I have a java web application that is a front end to a Microsoft SQL Server (I think 2008)
 database. It lets the user add, change, and delete records in the database. The app does not know anything about the database and gets the names of tables and fields in the tables by querying the database with queries like...

SELECT C.ORDINAL_POSITION, C.COLUMN_NAME, DATA_TYPE, CHARACTER_MAXIMUM_LENGTH, NUMERIC_PRECISION, K.ORDINAL_POSITION AS PK_ORDINAL, CONSTR.CONSTRAINT_TYPE   FROM INFORMATION_SCHEMA.COLUMNS C    LEFT JOIN INFORMATION_SCHEMA.KEY_COLUMN_USAGE K    ON C.TABLE_NAME=K.TABLE_NAME AND   C.COLUMN_NAME=K.COLUMN_NAME    LEFT JOIN INFORMATION_SCHEMA.TABLE_CONSTRAINTS CONSTR   ON K.CONSTRAINT_NAME=CONSTR.CONSTRAINT_NAME   WHERE C.TABLE_SCHEMA='dbo' AND C.TABLE_NAME='tbl_L_Constants'   ORDER BY C.ORDINAL_POSITION

which produces

ORDINAL_POSITION	COLUMN_NAME	DATA_TYPE	CHARACTER_MAXIMUM_LENGTH	NUMERIC_PRECISION	PK_ORDINAL	CONSTRAINT_TYPE
1	Source_System	varchar	10	NULL	1	PRIMARY KEY
2	Product_Id	int	NULL	10	2	PRIMARY KEY
3	Field_Name	varchar	100	NULL	3	PRIMARY KEY
4	Field_Value	varchar	100	NULL	NULL	NULL
5	Field_Purpose	varchar	100	NULL	NULL	NULL

Open in new window


On the add and change screen I display to the user a drop-down list for every field, showing the unique values in that field.

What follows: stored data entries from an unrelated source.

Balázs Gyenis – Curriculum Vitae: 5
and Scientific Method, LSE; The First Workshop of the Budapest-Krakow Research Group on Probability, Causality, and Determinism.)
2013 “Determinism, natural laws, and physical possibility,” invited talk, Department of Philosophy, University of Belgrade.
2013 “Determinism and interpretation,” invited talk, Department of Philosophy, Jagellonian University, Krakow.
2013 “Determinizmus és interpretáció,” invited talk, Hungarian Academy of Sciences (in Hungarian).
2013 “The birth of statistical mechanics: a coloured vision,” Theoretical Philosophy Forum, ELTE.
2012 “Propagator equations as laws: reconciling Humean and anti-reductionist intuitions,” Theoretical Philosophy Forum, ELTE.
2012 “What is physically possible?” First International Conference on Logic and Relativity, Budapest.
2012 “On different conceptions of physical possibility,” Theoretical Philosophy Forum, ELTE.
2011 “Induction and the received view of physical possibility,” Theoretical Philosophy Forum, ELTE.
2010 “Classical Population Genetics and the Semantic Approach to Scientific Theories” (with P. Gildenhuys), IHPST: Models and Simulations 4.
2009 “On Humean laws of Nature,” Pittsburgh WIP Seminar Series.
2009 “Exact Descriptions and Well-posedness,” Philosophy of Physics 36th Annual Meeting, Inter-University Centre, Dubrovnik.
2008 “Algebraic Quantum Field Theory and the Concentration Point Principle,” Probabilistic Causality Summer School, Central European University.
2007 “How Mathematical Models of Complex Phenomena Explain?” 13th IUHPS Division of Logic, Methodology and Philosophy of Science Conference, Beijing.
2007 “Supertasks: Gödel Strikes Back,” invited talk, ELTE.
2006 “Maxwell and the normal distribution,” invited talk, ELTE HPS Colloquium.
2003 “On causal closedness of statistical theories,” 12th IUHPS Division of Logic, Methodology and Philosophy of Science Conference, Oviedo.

But first I do a count on the unique values so I know if there are too many values to display, and I cut it off at some number.

The problem is that first I have to query the database for the list of fields in the table, then I have to run a query for each field to find out the count, then if the count is not too high, I run another query to get the actual values.

I wonder if there is any way to reduce the number of queries? Maybe I could run a query that joins the actual table and syscolumns and maybe uses GROUP BY somehow to get the count of unique values in each field in the table, all in one results set.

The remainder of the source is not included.